#### RECORDED INFORMATION
------------------------------------------------

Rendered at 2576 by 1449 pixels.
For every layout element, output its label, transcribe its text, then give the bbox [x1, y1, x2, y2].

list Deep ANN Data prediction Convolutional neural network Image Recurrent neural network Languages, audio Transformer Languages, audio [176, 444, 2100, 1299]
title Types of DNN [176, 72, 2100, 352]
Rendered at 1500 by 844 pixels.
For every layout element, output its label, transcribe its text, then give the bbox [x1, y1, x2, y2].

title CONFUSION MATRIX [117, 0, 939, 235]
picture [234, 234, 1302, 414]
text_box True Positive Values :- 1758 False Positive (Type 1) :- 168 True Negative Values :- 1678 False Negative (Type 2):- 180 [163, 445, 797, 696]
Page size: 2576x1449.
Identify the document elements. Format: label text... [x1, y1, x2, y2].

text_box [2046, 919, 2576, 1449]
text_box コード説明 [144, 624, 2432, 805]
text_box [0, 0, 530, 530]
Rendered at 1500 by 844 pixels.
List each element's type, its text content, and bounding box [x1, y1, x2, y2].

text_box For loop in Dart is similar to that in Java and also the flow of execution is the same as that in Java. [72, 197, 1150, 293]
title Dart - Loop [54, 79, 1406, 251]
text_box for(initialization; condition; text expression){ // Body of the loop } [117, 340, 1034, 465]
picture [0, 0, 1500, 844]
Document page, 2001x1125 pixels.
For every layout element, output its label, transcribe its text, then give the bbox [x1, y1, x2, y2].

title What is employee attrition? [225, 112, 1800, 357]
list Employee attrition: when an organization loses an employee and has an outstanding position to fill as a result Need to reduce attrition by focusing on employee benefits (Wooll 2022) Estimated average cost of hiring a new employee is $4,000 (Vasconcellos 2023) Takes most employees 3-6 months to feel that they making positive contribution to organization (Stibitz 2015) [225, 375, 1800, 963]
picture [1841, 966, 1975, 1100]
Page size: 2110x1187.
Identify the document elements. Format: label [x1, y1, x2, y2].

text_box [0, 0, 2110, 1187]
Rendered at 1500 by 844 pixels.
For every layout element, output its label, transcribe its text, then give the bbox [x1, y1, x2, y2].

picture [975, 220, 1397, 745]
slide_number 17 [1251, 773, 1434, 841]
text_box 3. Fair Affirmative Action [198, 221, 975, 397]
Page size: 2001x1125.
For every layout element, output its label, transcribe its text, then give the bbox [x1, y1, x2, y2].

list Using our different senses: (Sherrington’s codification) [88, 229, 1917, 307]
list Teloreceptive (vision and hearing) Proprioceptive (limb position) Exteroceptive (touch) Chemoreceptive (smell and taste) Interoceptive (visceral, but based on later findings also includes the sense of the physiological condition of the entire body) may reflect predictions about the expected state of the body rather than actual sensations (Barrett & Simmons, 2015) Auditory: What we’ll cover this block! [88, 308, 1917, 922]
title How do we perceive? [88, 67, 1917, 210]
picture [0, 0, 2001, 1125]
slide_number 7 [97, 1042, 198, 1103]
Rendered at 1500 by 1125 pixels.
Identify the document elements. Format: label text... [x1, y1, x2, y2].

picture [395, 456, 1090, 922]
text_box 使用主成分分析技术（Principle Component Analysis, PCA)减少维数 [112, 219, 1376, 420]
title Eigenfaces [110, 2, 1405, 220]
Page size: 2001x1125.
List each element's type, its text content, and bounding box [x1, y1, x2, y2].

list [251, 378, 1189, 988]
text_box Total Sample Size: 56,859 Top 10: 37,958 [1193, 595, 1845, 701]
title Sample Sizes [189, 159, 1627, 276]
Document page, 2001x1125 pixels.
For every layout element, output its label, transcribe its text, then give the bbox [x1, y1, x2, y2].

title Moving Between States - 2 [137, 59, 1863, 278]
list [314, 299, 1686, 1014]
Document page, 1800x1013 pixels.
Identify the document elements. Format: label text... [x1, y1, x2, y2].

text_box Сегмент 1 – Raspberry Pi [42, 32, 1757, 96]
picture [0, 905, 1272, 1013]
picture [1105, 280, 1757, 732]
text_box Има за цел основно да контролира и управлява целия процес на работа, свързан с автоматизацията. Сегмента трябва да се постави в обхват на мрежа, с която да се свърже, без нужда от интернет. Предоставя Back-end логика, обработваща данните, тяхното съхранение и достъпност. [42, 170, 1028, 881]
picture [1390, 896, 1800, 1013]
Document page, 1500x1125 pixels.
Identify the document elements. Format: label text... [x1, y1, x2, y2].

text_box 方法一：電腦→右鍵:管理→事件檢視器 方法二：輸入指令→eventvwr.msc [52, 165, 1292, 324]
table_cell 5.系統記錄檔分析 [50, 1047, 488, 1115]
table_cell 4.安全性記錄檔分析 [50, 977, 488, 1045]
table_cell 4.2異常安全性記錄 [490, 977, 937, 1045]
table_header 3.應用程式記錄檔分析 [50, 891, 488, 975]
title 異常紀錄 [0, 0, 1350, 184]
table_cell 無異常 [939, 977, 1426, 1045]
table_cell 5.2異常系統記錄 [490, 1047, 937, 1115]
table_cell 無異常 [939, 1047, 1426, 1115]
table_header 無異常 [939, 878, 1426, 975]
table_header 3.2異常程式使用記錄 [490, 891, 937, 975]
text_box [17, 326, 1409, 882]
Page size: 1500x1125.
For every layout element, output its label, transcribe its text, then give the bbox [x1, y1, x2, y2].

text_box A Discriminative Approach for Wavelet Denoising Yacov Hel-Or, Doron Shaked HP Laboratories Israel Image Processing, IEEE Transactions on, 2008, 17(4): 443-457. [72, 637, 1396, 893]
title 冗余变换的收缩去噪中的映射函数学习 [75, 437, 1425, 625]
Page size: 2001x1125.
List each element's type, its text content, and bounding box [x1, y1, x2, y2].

------------------------------------------------

#### TO-DO ITEM
Word for word, repeat every entry listed above.

#### TASK RESPONSE
Rendered at 2576 by 1449 pixels.
For every layout element, output its label, transcribe its text, then give the bbox [x1, y1, x2, y2].

list Deep ANN Data prediction Convolutional neural network Image Recurrent neural network Languages, audio Transformer Languages, audio [176, 444, 2100, 1299]
title Types of DNN [176, 72, 2100, 352]
Rendered at 1500 by 844 pixels.
For every layout element, output its label, transcribe its text, then give the bbox [x1, y1, x2, y2].

title CONFUSION MATRIX [117, 0, 939, 235]
picture [234, 234, 1302, 414]
text_box True Positive Values :- 1758 False Positive (Type 1) :- 168 True Negative Values :- 1678 False Negative (Type 2):- 180 [163, 445, 797, 696]
Page size: 2576x1449.
Identify the document elements. Format: label text... [x1, y1, x2, y2].

text_box [2046, 919, 2576, 1449]
text_box コード説明 [144, 624, 2432, 805]
text_box [0, 0, 530, 530]
Rendered at 1500 by 844 pixels.
List each element's type, its text content, and bounding box [x1, y1, x2, y2].

text_box For loop in Dart is similar to that in Java and also the flow of execution is the same as that in Java. [72, 197, 1150, 293]
title Dart - Loop [54, 79, 1406, 251]
text_box for(initialization; condition; text expression){ // Body of the loop } [117, 340, 1034, 465]
picture [0, 0, 1500, 844]
Document page, 2001x1125 pixels.
For every layout element, output its label, transcribe its text, then give the bbox [x1, y1, x2, y2].

title What is employee attrition? [225, 112, 1800, 357]
list Employee attrition: when an organization loses an employee and has an outstanding position to fill as a result Need to reduce attrition by focusing on employee benefits (Wooll 2022) Estimated average cost of hiring a new employee is $4,000 (Vasconcellos 2023) Takes most employees 3-6 months to feel that they making positive contribution to organization (Stibitz 2015) [225, 375, 1800, 963]
picture [1841, 966, 1975, 1100]
Page size: 2110x1187.
Identify the document elements. Format: label [x1, y1, x2, y2].

text_box [0, 0, 2110, 1187]
Rendered at 1500 by 844 pixels.
For every layout element, output its label, transcribe its text, then give the bbox [x1, y1, x2, y2].

picture [975, 220, 1397, 745]
slide_number 17 [1251, 773, 1434, 841]
text_box 3. Fair Affirmative Action [198, 221, 975, 397]
Page size: 2001x1125.
For every layout element, output its label, transcribe its text, then give the bbox [x1, y1, x2, y2].

list Using our different senses: (Sherrington’s codification) [88, 229, 1917, 307]
list Teloreceptive (vision and hearing) Proprioceptive (limb position) Exteroceptive (touch) Chemoreceptive (smell and taste) Interoceptive (visceral, but based on later findings also includes the sense of the physiological condition of the entire body) may reflect predictions about the expected state of the body rather than actual sensations (Barrett & Simmons, 2015) Auditory: What we’ll cover this block! [88, 308, 1917, 922]
title How do we perceive? [88, 67, 1917, 210]
picture [0, 0, 2001, 1125]
slide_number 7 [97, 1042, 198, 1103]
Rendered at 1500 by 1125 pixels.
Identify the document elements. Format: label text... [x1, y1, x2, y2].

picture [395, 456, 1090, 922]
text_box 使用主成分分析技术（Principle Component Analysis, PCA)减少维数 [112, 219, 1376, 420]
title Eigenfaces [110, 2, 1405, 220]
Page size: 2001x1125.
List each element's type, its text content, and bounding box [x1, y1, x2, y2].

list [251, 378, 1189, 988]
text_box Total Sample Size: 56,859 Top 10: 37,958 [1193, 595, 1845, 701]
title Sample Sizes [189, 159, 1627, 276]
Document page, 2001x1125 pixels.
For every layout element, output its label, transcribe its text, then give the bbox [x1, y1, x2, y2].

title Moving Between States - 2 [137, 59, 1863, 278]
list [314, 299, 1686, 1014]
Document page, 1800x1013 pixels.
Identify the document elements. Format: label text... [x1, y1, x2, y2].

text_box Сегмент 1 – Raspberry Pi [42, 32, 1757, 96]
picture [0, 905, 1272, 1013]
picture [1105, 280, 1757, 732]
text_box Има за цел основно да контролира и управлява целия процес на работа, свързан с автоматизацията. Сегмента трябва да се постави в обхват на мрежа, с която да се свърже, без нужда от интернет. Предоставя Back-end логика, обработваща данните, тяхното съхранение и достъпност. [42, 170, 1028, 881]
picture [1390, 896, 1800, 1013]
Document page, 1500x1125 pixels.
Identify the document elements. Format: label text... [x1, y1, x2, y2].

text_box 方法一：電腦→右鍵:管理→事件檢視器 方法二：輸入指令→eventvwr.msc [52, 165, 1292, 324]
table_cell 5.系統記錄檔分析 [50, 1047, 488, 1115]
table_cell 4.安全性記錄檔分析 [50, 977, 488, 1045]
table_cell 4.2異常安全性記錄 [490, 977, 937, 1045]
table_header 3.應用程式記錄檔分析 [50, 891, 488, 975]
title 異常紀錄 [0, 0, 1350, 184]
table_cell 無異常 [939, 977, 1426, 1045]
table_cell 5.2異常系統記錄 [490, 1047, 937, 1115]
table_cell 無異常 [939, 1047, 1426, 1115]
table_header 無異常 [939, 878, 1426, 975]
table_header 3.2異常程式使用記錄 [490, 891, 937, 975]
text_box [17, 326, 1409, 882]
Page size: 1500x1125.
For every layout element, output its label, transcribe its text, then give the bbox [x1, y1, x2, y2].

text_box A Discriminative Approach for Wavelet Denoising Yacov Hel-Or, Doron Shaked HP Laboratories Israel Image Processing, IEEE Transactions on, 2008, 17(4): 443-457. [72, 637, 1396, 893]
title 冗余变换的收缩去噪中的映射函数学习 [75, 437, 1425, 625]
Page size: 2001x1125.
List each element's type, its text content, and bounding box [x1, y1, x2, y2].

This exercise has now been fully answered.